Stored items:
*-*-*

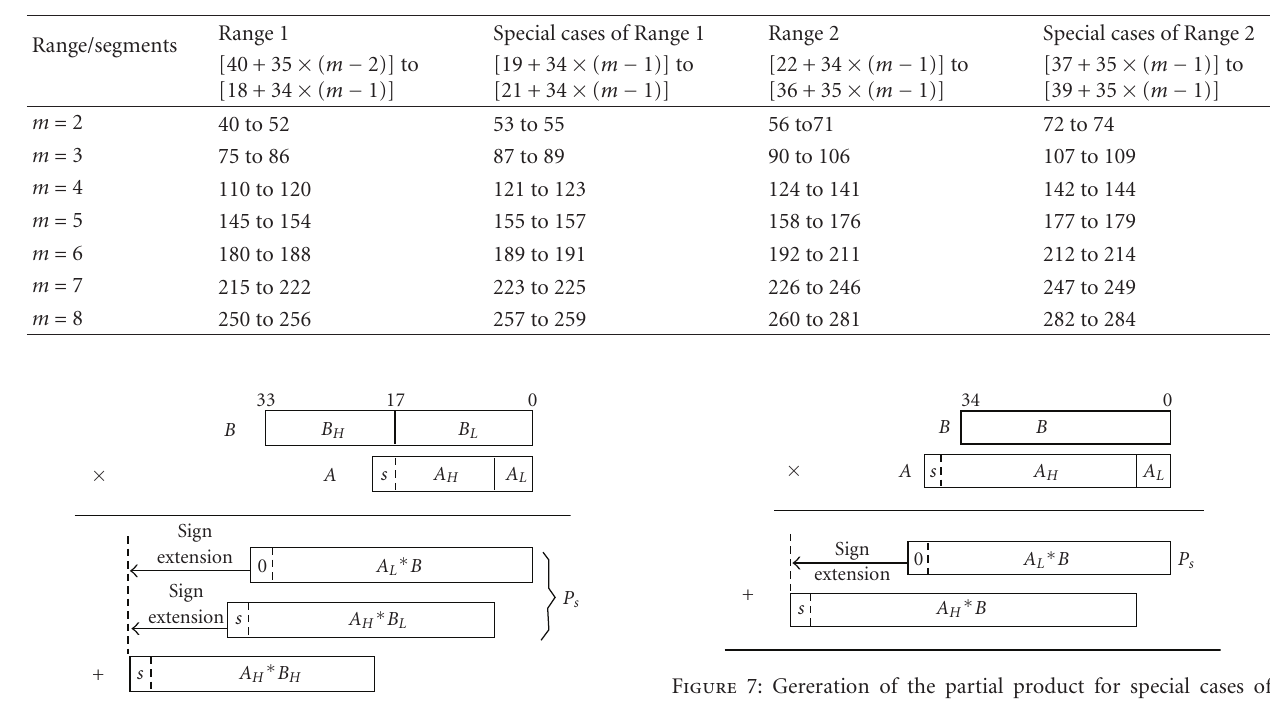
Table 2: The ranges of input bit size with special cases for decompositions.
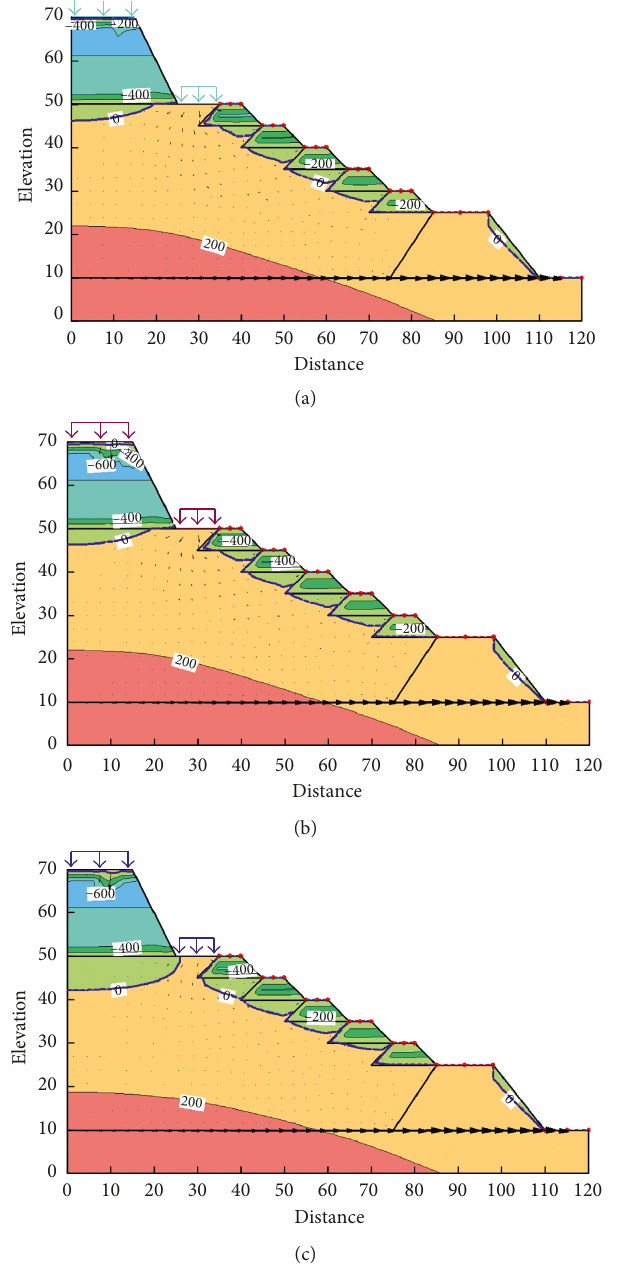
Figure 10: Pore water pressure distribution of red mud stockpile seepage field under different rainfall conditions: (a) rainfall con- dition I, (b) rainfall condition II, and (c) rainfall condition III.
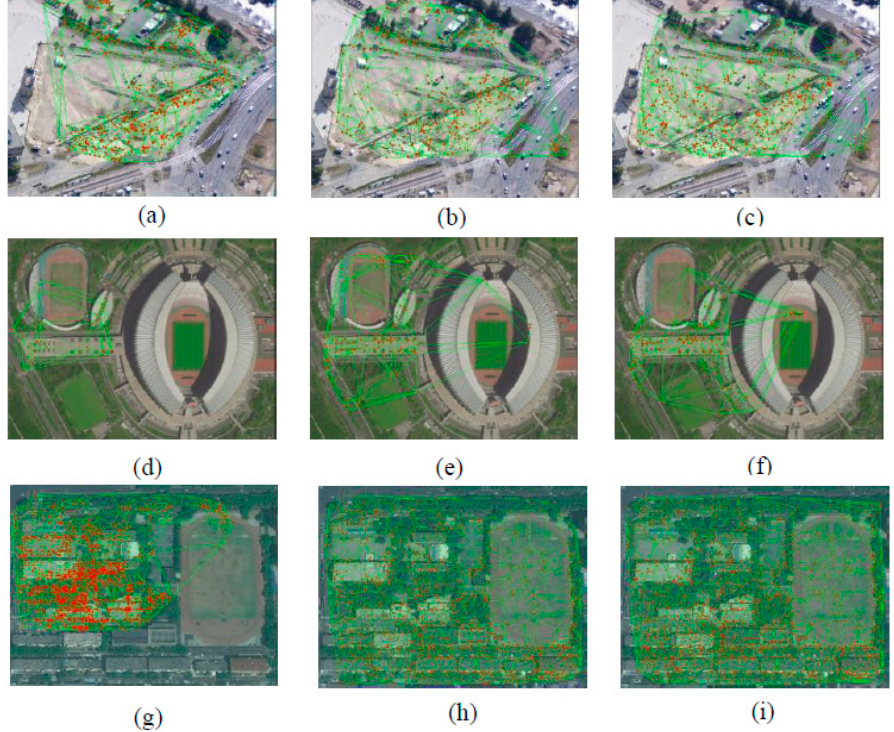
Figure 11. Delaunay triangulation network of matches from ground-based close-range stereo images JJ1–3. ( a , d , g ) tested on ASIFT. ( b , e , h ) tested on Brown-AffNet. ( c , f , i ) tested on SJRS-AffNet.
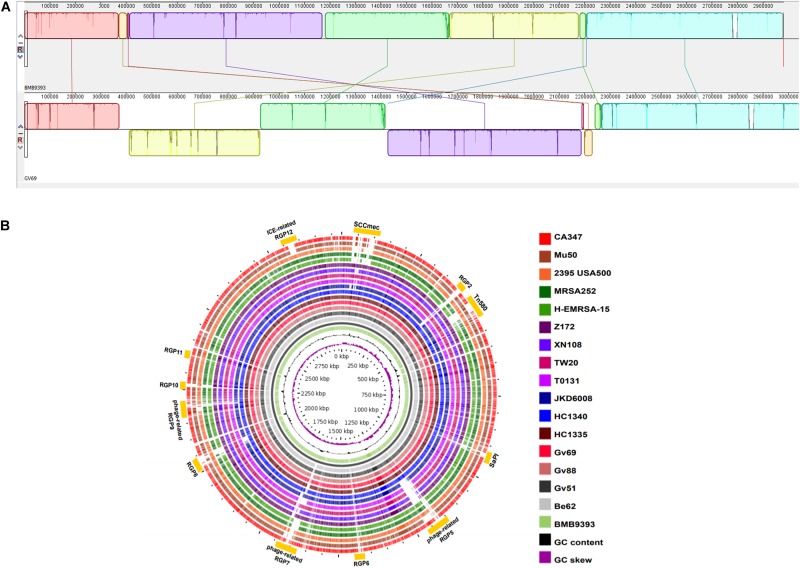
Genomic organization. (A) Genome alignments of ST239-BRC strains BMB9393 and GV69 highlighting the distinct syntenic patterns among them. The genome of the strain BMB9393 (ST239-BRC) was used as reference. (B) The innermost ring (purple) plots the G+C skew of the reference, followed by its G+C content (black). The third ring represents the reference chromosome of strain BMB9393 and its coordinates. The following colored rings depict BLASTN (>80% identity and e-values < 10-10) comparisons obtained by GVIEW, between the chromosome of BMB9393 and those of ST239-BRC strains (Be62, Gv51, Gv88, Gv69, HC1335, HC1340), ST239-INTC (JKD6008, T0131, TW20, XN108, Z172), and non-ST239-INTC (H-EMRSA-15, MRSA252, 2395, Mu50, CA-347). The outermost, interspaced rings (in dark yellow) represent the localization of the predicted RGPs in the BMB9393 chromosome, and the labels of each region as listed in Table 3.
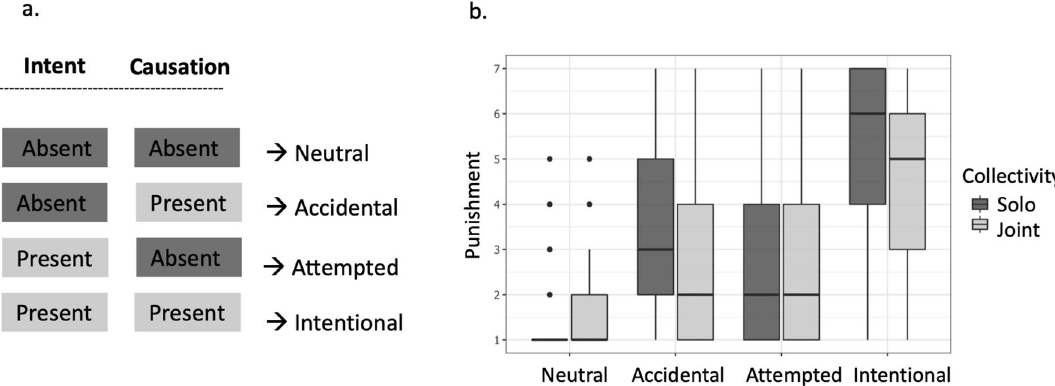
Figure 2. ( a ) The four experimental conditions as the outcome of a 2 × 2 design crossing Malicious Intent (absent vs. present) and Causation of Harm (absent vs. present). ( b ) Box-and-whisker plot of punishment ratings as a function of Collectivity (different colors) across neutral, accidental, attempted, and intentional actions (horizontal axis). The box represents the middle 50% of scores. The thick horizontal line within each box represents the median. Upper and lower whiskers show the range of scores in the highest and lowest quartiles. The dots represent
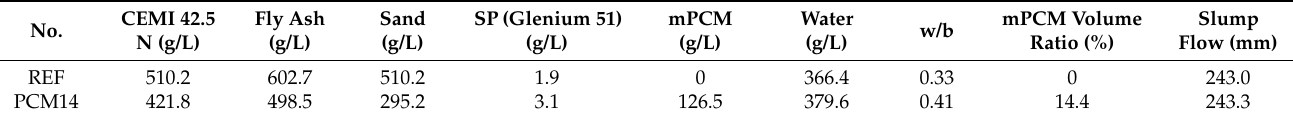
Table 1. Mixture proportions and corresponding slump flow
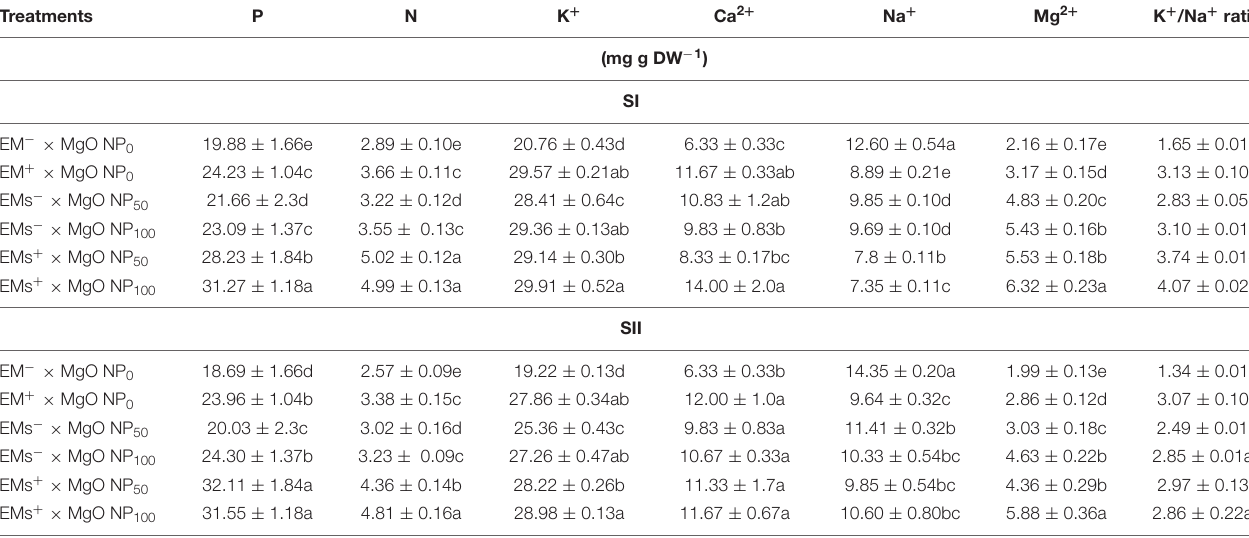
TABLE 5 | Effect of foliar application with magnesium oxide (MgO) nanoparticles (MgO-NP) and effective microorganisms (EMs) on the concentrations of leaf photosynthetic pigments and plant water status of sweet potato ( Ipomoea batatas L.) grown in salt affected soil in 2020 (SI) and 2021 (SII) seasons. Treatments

*-*-*

**WHAT TO WORK ON:** An exact copy is needed of every line from the line containing "Figure 2. ( a" to the last line of the records; pictures stay out of it.

**SOLUTION FOR THIS PROBLEM:**
Figure 2. ( a ) The four experimental conditions as the outcome of a 2 × 2 design crossing Malicious Intent (absent vs. present) and Causation of Harm (absent vs. present). ( b ) Box-and-whisker plot of punishment ratings as a function of Collectivity (different colors) across neutral, accidental, attempted, and intentional actions (horizontal axis). The box represents the middle 50% of scores. The thick horizontal line within each box represents the median. Upper and lower whiskers show the range of scores in the highest and lowest quartiles. The dots represent
Table 1. Mixture proportions and corresponding slump flow
TABLE 5 | Effect of foliar application with magnesium oxide (MgO) nanoparticles (MgO-NP) and effective microorganisms (EMs) on the concentrations of leaf photosynthetic pigments and plant water status of sweet potato ( Ipomoea batatas L.) grown in salt affected soil in 2020 (SI) and 2021 (SII) seasons. Treatments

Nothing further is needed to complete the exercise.